Segment Start: Document excerpt

If a new survey by global ERP software provider IFS is any indication, many companies are doubling down.

IFS, which specializes in working with manufacturers, utilities, telecom, and other industrial sectors, recently surveyed more than 3,000 business decision makers in the US, UK, EU, and Australia on how the current economic climate is impacting their tech and digital transformation plans for the months ahead. Notably, despite the impact of the pandemic on businesses worldwide the majority are planning to increase their investment in digital transformation – with many indicating that if businesses don't commit now, they'll likely dissolve within the next five years. 

There's some nuance to dissect here, including geographical variance, but the headline seems to be that greater economic and market anxiety caused by COVID-19 is actually increasing digital transformation spending. When the survey opened in early April 2020, about half of respondents said their business was disrupted by the bleak outlook for the economy. It's fluctuated since then, but clearly a large percentage of businesses are worried about market outlook. 

The assumption would be that spending on digital technologies would tighten. Instead, responses seem to indicate that concern with the economy tracked closely with plans to increase digital transformation spending. IFS observed that most significant directional trend movements of 10 or more percentage points in the answered questions track closely with each other. What's more, when 'economic outlook' was specifically cited as a disruptive factor for a business, those respondents were a full 20% more likely to report plans to increase spending on digital transformation.

In fact, almost 70 percent of respondents said they were either increasing digital transformation spending or keeping it at current levels.

Segment End: Document excerpt
Segment Start: Material provided

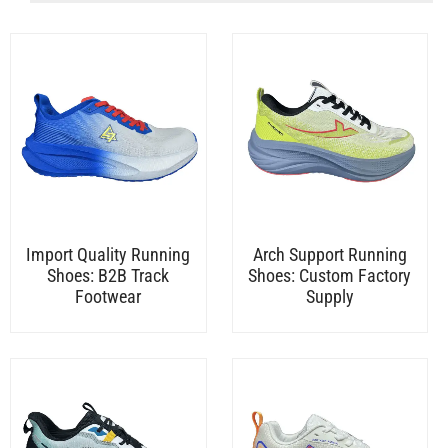
Import Quality Running
Arch Support Running
Shoes: B2B Track
Shoes: Custom Factory
Footwear
Supply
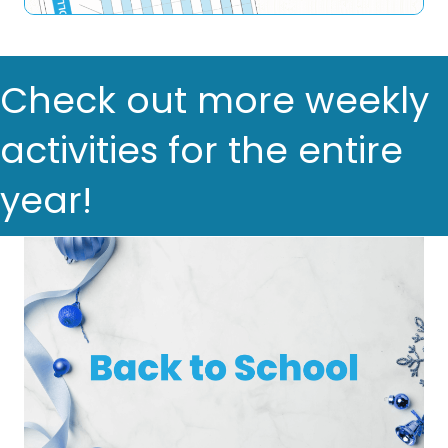
Check out more weekly
activities for the entire
year!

Segment End: Material provided

**Check your understanding**
1/ List the places where, according to the article on the IFS survey, the surveyed business decision makers were located.
2/ Continue the article on the IFS survey of digital transformation spending, picking up after its final sentence.
Nothing in the data is needed for the work here.

**Solved problems**
1/
US
UK
EU
Australia

2/
So what gives? In part this is just the continuation of a longstanding trend. Digital transformation spending has been increasing dramatically year-over-year and topped $1 trillion last year. Switching enterprise software technologies isn't something most companies do quickly, so much of this spending may already have been accounted for under existing budgets. 

But that doesn't explain the strong correlation between economic outlook of markets and the uptick of spending. Certainly the global move, where possible, to work-from-home has forced a reevaluation of digital technologies, particularly those aimed at increasing worker mobility. 

In the robotics space, which I cover, there are early indications that automation is winning a long simmering PR fight because of the pandemic as companies ditch their "workers first" messaging and begin heralding automation as the way to fight disruptions that humans are subject to. That same attitude could be migrating to robotic processing automation and related AI/ML enterprise applications. 

Whatever the reasons, it's become clear the enterprise may look very different coming out of the pandemic. Turns out that may include a software upgrade.